Improving thermal properties of ultrafine-glass-fiber reinforced PTFE hybrid composite via surface modification by (3-aminopropyl)triethoxysilane

Abstract

Hybrid Polytetrafluoroethylene / ultrafine-glass-fiber (PTFE/UGF) composites were fabricated via a cold pressing and sintering method. The UGF were modified with coupling agent (3-aminopropyl) triethoxysilane (APTES) with different concentrations of 0%, 5%, 10% and 15%, respectively. Various thermal properties, including thermal conductivity, crystallization behavior, thermal decomposition temperature, coefficient of thermal expansion, high-temperature compressive creep behavior were investigated based on the composite morphology.
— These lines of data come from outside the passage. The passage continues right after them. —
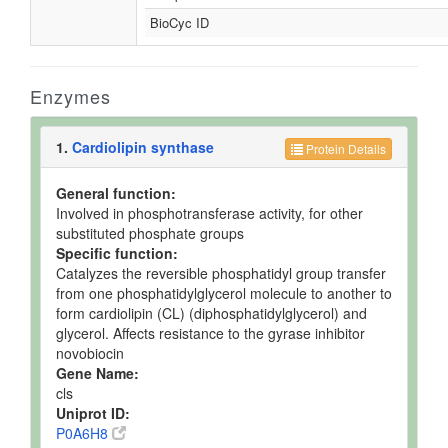
BioCyc ID
Enzymes
1.
Cardiolipin synthase
Protein Details
General function:
Involved in phosphotransferase activity, for other
substituted phosphate groups
Specific function:
Catalyzes the reversible phosphatidyl group transfer
from one phosphatidylglycerol molecule to another to
form cardiolipin (CL) (diphosphatidylglycerol) and
glycerol. Affects resistance to the gyrase inhibitor
novobiocin
Gene Name:
cls
Uniprot ID:
P0A6H8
Due to the substantially different properties between the inorganic particles and polymer matrix, the thermal conductivity and the thermal resistance index were increased, while the thermal expansion coefficient and high-temperature compressive creep strain of composites were decreased upon the addition of the UGF. Meanwhile, the thermal properties of the composites filled with surface treated ultrafine-fibers were significantly improved compared to the untreated composites. The thermal conductivity and thermal resistance index of PTFE hybrid composite with 15 wt% t-UGF content increased by 67.46% and 2.17% respectively, and the thermal expansion coefficient and high-temperature compressive creep strain decreased by 85.03% and 89.64% respectively in comparison with neat PTFE. These improvements were attributed to the surface treatment which could effectively enhance the interfacial compatibility between the UGF and the PTFE matrix, reducing the internal defects and improving the crystallinity in the composites.